Christmas Q-Aye – Scottish Facts Part 1


Festive facts in the spirit of the season

Put yourself to the test with our collection of weird and wonderful Scottish Christmas Facts. How many did you know?

Snowflake divider1. Robert Louis Stevenson, gave someone a very unusual Christmas present – his birthday! Just three years before his death in 1894, Stevenson learned that the daughter of Henry Clay Ide, the US commissioner to Samoa and his personal friend, was upset with the timing of her own Christmas day birthday. He wrote to twelve-year-old Annie Ide enclosing a mock legal document that transferred his November 13 birthday to her. He said that he had no further use for it and he believed that she would make a much better day of it.

Snowflake divider2. If you’re always leaving your festive shopping to the last minute, maybe you should move to the island of Foula in the Shetlands. Christmas here is celebrated two weeks after everyone else! The tiny community of around 30 people still adhere to the Julian calendar which was introduced by Julius Caesar in 46BC. Their Christmas is January 6 and their New Year, January 13.

Snowflake divider3. Whilst the invention of Christmas cards is generally attributed to an Englishman John Calcott Horsely, who designed them in 1843, he was actually pipped to the Christmas post by Charles Drummond of Leith, who sent New Year greeting cards to people in 1841. They proved so popular that the notion of sending seasonal cards took off. The concept really blossomed with the invention of the adhesive stamp – another Scottish gift to the world, courtesy of James Chalmers of Dundee.

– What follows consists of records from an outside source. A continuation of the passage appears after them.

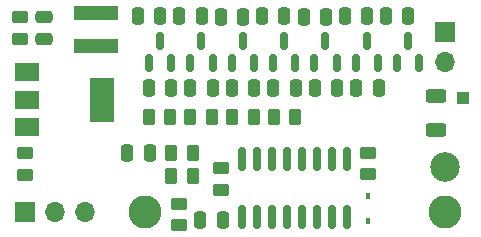
<source format=gts>
G04 #@! TF.GenerationSoftware,KiCad,Pcbnew,5.99.0-unknown-4920692bcd~125~ubuntu20.04.1*
G04 #@! TF.CreationDate,2021-04-19T16:17:20+09:00*
G04 #@! TF.ProjectId,OpenHVPS-5,4f70656e-4856-4505-932d-352e6b696361,V1.2.1*
G04 #@! TF.SameCoordinates,Original*
G04 #@! TF.FileFunction,Soldermask,Top*
G04 #@! TF.FilePolarity,Negative*
%FSLAX46Y46*%
G04 Gerber Fmt 4.6, Leading zero omitted, Abs format (unit mm)*
G04 Created by KiCad (PCBNEW 5.99.0-unknown-4920692bcd~125~ubuntu20.04.1) date 2021-04-19 16:17:20*
%MOMM*%
%LPD*%
G01*
G04 APERTURE LIST*
G04 Aperture macros list*
%AMRoundRect*
0 Rectangle with rounded corners*
0 $1 Rounding radius*
0 $2 $3 $4 $5 $6 $7 $8 $9 X,Y pos of 4 corners*
0 Add a 4 corners polygon primitive as box body*
4,1,4,$2,$3,$4,$5,$6,$7,$8,$9,$2,$3,0*
0 Add four circle primitives for the rounded corners*
1,1,$1+$1,$2,$3*
1,1,$1+$1,$4,$5*
1,1,$1+$1,$6,$7*
1,1,$1+$1,$8,$9*
0 Add four rect primitives between the rounded corners*
20,1,$1+$1,$2,$3,$4,$5,0*
20,1,$1+$1,$4,$5,$6,$7,0*
20,1,$1+$1,$6,$7,$8,$9,0*
20,1,$1+$1,$8,$9,$2,$3,0*%
G04 Aperture macros list end*
%ADD10RoundRect,0.250000X-0.250000X-0.475000X0.250000X-0.475000X0.250000X0.475000X-0.250000X0.475000X0*%
%ADD11RoundRect,0.250000X0.450000X-0.262500X0.450000X0.262500X-0.450000X0.262500X-0.450000X-0.262500X0*%
%ADD12R,1.700000X1.700000*%
%ADD13O,1.700000X1.700000*%
%ADD14C,2.500000*%
%ADD15C,2.800000*%
%ADD16RoundRect,0.150000X0.150000X-0.587500X0.150000X0.587500X-0.150000X0.587500X-0.150000X-0.587500X0*%
%ADD17RoundRect,0.250000X-0.450000X0.262500X-0.450000X-0.262500X0.450000X-0.262500X0.450000X0.262500X0*%
%ADD18RoundRect,0.250000X0.262500X0.450000X-0.262500X0.450000X-0.262500X-0.450000X0.262500X-0.450000X0*%
%ADD19RoundRect,0.250000X-0.475000X0.250000X-0.475000X-0.250000X0.475000X-0.250000X0.475000X0.250000X0*%
%ADD20RoundRect,0.250000X-0.625000X0.312500X-0.625000X-0.312500X0.625000X-0.312500X0.625000X0.312500X0*%
%ADD21R,3.700000X1.200000*%
%ADD22RoundRect,0.250000X-0.262500X-0.450000X0.262500X-0.450000X0.262500X0.450000X-0.262500X0.450000X0*%
%ADD23RoundRect,0.150000X0.150000X-0.825000X0.150000X0.825000X-0.150000X0.825000X-0.150000X-0.825000X0*%
%ADD24R,2.000000X1.500000*%
%ADD25R,2.000000X3.800000*%
%ADD26R,0.450000X0.600000*%
%ADD27R,1.000000X1.000000*%
%ADD28RoundRect,0.250000X0.250000X0.475000X-0.250000X0.475000X-0.250000X-0.475000X0.250000X-0.475000X0*%
G04 APERTURE END LIST*
D10*
X145968666Y-65050000D03*
X147868666Y-65050000D03*
D11*
X128500000Y-72413500D03*
X128500000Y-70588500D03*
D12*
X164060000Y-60325000D03*
D13*
X164060000Y-62865000D03*
D10*
X142448333Y-65050000D03*
X144348333Y-65050000D03*
D14*
X164060000Y-71755000D03*
D15*
X164060000Y-75565000D03*
D16*
X156450000Y-62937500D03*
X158350000Y-62937500D03*
X157400000Y-61062500D03*
X142450000Y-62937500D03*
X144350000Y-62937500D03*
X143400000Y-61062500D03*
D10*
X148530000Y-59000000D03*
X150430000Y-59000000D03*
X149488999Y-65050000D03*
X151388999Y-65050000D03*
D17*
X157520000Y-70520000D03*
X157520000Y-72345000D03*
D10*
X145020000Y-59010000D03*
X146920000Y-59010000D03*
D16*
X138928000Y-62913500D03*
X140828000Y-62913500D03*
X139878000Y-61038500D03*
D18*
X147824498Y-67520000D03*
X145999498Y-67520000D03*
D11*
X128020000Y-60912500D03*
X128020000Y-59087500D03*
D18*
X151351499Y-67520000D03*
X149526499Y-67520000D03*
D17*
X145020000Y-71857500D03*
X145020000Y-73682500D03*
D10*
X153009332Y-65050000D03*
X154909332Y-65050000D03*
D16*
X149450000Y-62937500D03*
X151350000Y-62937500D03*
X150400000Y-61062500D03*
D15*
X138660000Y-75565000D03*
D16*
X152950000Y-62937500D03*
X154850000Y-62937500D03*
X153900000Y-61062500D03*
D10*
X138030000Y-58990000D03*
X139930000Y-58990000D03*
D19*
X130100000Y-59050000D03*
X130100000Y-60950000D03*
D12*
X128500000Y-75565000D03*
D13*
X131040000Y-75565000D03*
X133580000Y-75565000D03*
D20*
X163298000Y-65720500D03*
X163298000Y-68645500D03*
D10*
X156529665Y-65050000D03*
X158429665Y-65050000D03*
D18*
X142682500Y-72520000D03*
X140857500Y-72520000D03*
D10*
X138928000Y-65050000D03*
X140828000Y-65050000D03*
X152060000Y-59010000D03*
X153960000Y-59010000D03*
D21*
X134500000Y-58700000D03*
X134500000Y-61500000D03*
D11*
X141520000Y-76682500D03*
X141520000Y-74857500D03*
D22*
X138945500Y-67520000D03*
X140770500Y-67520000D03*
D10*
X159020000Y-59000000D03*
X160920000Y-59000000D03*
D18*
X144297499Y-67520000D03*
X142472499Y-67520000D03*
X142682500Y-70520000D03*
X140857500Y-70520000D03*
D10*
X155540000Y-59000000D03*
X157440000Y-59000000D03*
D23*
X146825000Y-75995000D03*
X148095000Y-75995000D03*
X149365000Y-75995000D03*
X150635000Y-75995000D03*
X151905000Y-75995000D03*
X153175000Y-75995000D03*
X154445000Y-75995000D03*
X155715000Y-75995000D03*
X155715000Y-71045000D03*
X154445000Y-71045000D03*
X153175000Y-71045000D03*
X151905000Y-71045000D03*
X150635000Y-71045000D03*
X149365000Y-71045000D03*
X148095000Y-71045000D03*
X146825000Y-71045000D03*
D24*
X128676000Y-63740000D03*
X128676000Y-68340000D03*
D25*
X134976000Y-66040000D03*
D24*
X128676000Y-66040000D03*
D16*
X159950000Y-62937500D03*
X161850000Y-62937500D03*
X160900000Y-61062500D03*
D26*
X157520000Y-76320000D03*
X157520000Y-74220000D03*
D27*
X165584000Y-65913000D03*
D28*
X139020000Y-70520000D03*
X137120000Y-70520000D03*
D10*
X141530000Y-58990000D03*
X143430000Y-58990000D03*
D16*
X145968666Y-62937500D03*
X147868666Y-62937500D03*
X146918666Y-61062500D03*
D10*
X143320000Y-76270000D03*
X145220000Y-76270000D03*
M02*

</source>
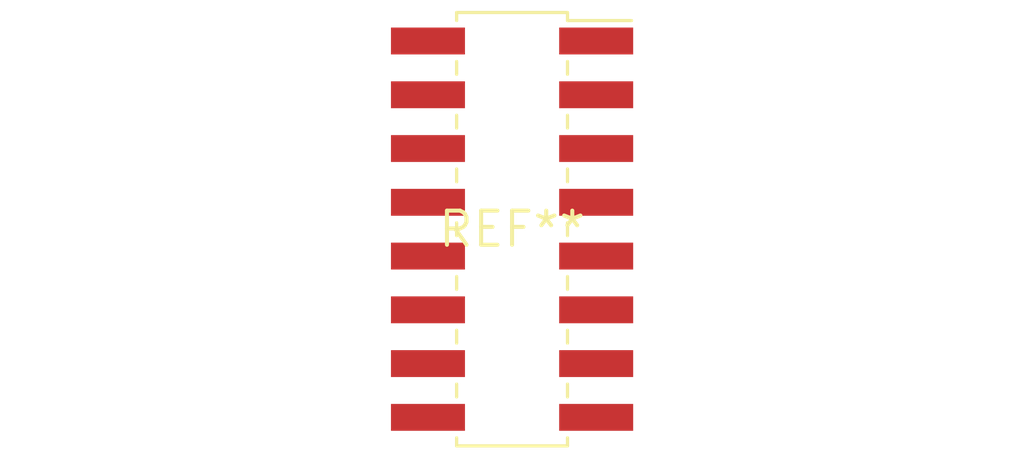
<source format=kicad_pcb>
(kicad_pcb (version 20240108) (generator pcbnew)

  (general
    (thickness 1.6)
  )

  (paper "A4")
  (layers
    (0 "F.Cu" signal)
    (31 "B.Cu" signal)
    (32 "B.Adhes" user "B.Adhesive")
    (33 "F.Adhes" user "F.Adhesive")
    (34 "B.Paste" user)
    (35 "F.Paste" user)
    (36 "B.SilkS" user "B.Silkscreen")
    (37 "F.SilkS" user "F.Silkscreen")
    (38 "B.Mask" user)
    (39 "F.Mask" user)
    (40 "Dwgs.User" user "User.Drawings")
    (41 "Cmts.User" user "User.Comments")
    (42 "Eco1.User" user "User.Eco1")
    (43 "Eco2.User" user "User.Eco2")
    (44 "Edge.Cuts" user)
    (45 "Margin" user)
    (46 "B.CrtYd" user "B.Courtyard")
    (47 "F.CrtYd" user "F.Courtyard")
    (48 "B.Fab" user)
    (49 "F.Fab" user)
    (50 "User.1" user)
    (51 "User.2" user)
    (52 "User.3" user)
    (53 "User.4" user)
    (54 "User.5" user)
    (55 "User.6" user)
    (56 "User.7" user)
    (57 "User.8" user)
    (58 "User.9" user)
  )

  (setup
    (pad_to_mask_clearance 0)
    (pcbplotparams
      (layerselection 0x00010fc_ffffffff)
      (plot_on_all_layers_selection 0x0000000_00000000)
      (disableapertmacros false)
      (usegerberextensions false)
      (usegerberattributes false)
      (usegerberadvancedattributes false)
      (creategerberjobfile false)
      (dashed_line_dash_ratio 12.000000)
      (dashed_line_gap_ratio 3.000000)
      (svgprecision 4)
      (plotframeref false)
      (viasonmask false)
      (mode 1)
      (useauxorigin false)
      (hpglpennumber 1)
      (hpglpenspeed 20)
      (hpglpendiameter 15.000000)
      (dxfpolygonmode false)
      (dxfimperialunits false)
      (dxfusepcbnewfont false)
      (psnegative false)
      (psa4output false)
      (plotreference false)
      (plotvalue false)
      (plotinvisibletext false)
      (sketchpadsonfab false)
      (subtractmaskfromsilk false)
      (outputformat 1)
      (mirror false)
      (drillshape 1)
      (scaleselection 1)
      (outputdirectory "")
    )
  )

  (net 0 "")

  (footprint "PinSocket_2x08_P2.00mm_Vertical_SMD" (layer "F.Cu") (at 0 0))

)

</source>
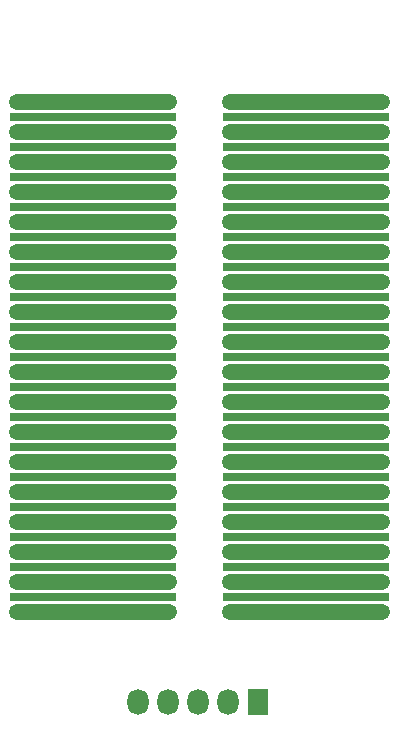
<source format=gbs>
G04*
G04 #@! TF.GenerationSoftware,Altium Limited,Altium Designer,18.1.7 (191)*
G04*
G04 Layer_Color=16711935*
%FSLAX44Y44*%
%MOMM*%
G71*
G01*
G75*
G04:AMPARAMS|DCode=27|XSize=14.2mm|YSize=1.4mm|CornerRadius=0.7mm|HoleSize=0mm|Usage=FLASHONLY|Rotation=0.000|XOffset=0mm|YOffset=0mm|HoleType=Round|Shape=RoundedRectangle|*
%AMROUNDEDRECTD27*
21,1,14.2000,0.0000,0,0,0.0*
21,1,12.8000,1.4000,0,0,0.0*
1,1,1.4000,6.4000,0.0000*
1,1,1.4000,-6.4000,0.0000*
1,1,1.4000,-6.4000,0.0000*
1,1,1.4000,6.4000,0.0000*
%
%ADD27ROUNDEDRECTD27*%
%ADD28O,1.8000X2.2000*%
%ADD29R,1.8000X2.2000*%
%ADD42R,14.1000X0.8000*%
D27*
X1107440Y952500D02*
D03*
Y977900D02*
D03*
Y927100D02*
D03*
Y901700D02*
D03*
Y876300D02*
D03*
Y850900D02*
D03*
Y825500D02*
D03*
Y800100D02*
D03*
Y774700D02*
D03*
Y749300D02*
D03*
Y723900D02*
D03*
Y698500D02*
D03*
Y673100D02*
D03*
Y647700D02*
D03*
Y622300D02*
D03*
Y596900D02*
D03*
X927100D02*
D03*
Y622300D02*
D03*
Y647700D02*
D03*
Y673100D02*
D03*
Y698500D02*
D03*
Y723900D02*
D03*
Y749300D02*
D03*
Y774700D02*
D03*
Y800100D02*
D03*
Y825500D02*
D03*
Y850900D02*
D03*
Y876300D02*
D03*
Y901700D02*
D03*
Y927100D02*
D03*
Y977900D02*
D03*
Y952500D02*
D03*
Y571500D02*
D03*
Y546100D02*
D03*
X1107440D02*
D03*
Y571500D02*
D03*
D28*
X965200Y469900D02*
D03*
X990600D02*
D03*
X1016000D02*
D03*
X1041400D02*
D03*
D29*
X1066800D02*
D03*
D42*
X1107440Y965200D02*
D03*
Y939800D02*
D03*
Y914400D02*
D03*
Y889000D02*
D03*
Y863600D02*
D03*
Y838200D02*
D03*
Y812800D02*
D03*
Y787400D02*
D03*
Y762000D02*
D03*
Y736600D02*
D03*
Y711200D02*
D03*
Y685800D02*
D03*
Y660400D02*
D03*
Y635000D02*
D03*
Y609600D02*
D03*
X927100Y685800D02*
D03*
Y660400D02*
D03*
Y635000D02*
D03*
Y609600D02*
D03*
Y711200D02*
D03*
Y736600D02*
D03*
Y762000D02*
D03*
Y787400D02*
D03*
Y812800D02*
D03*
Y838200D02*
D03*
Y863600D02*
D03*
Y889000D02*
D03*
Y914400D02*
D03*
Y939800D02*
D03*
Y965200D02*
D03*
Y584200D02*
D03*
Y558800D02*
D03*
X1107440D02*
D03*
Y584200D02*
D03*
M02*

</source>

Snowflake divider4. A man from Ayrshire had to be hospitalised after eating too many Brussels sprouts at Christmas in 2011. The traditional vegetable contain lots of vitamin K which promotes blood clotting. However, this counteracted the effect of anticoagulants the man was taking for a heart problem. Doctors were baffled at first but eventually realised that too many sprouts were to blame. Happily, the man’s condition stabilised after the diagnosis.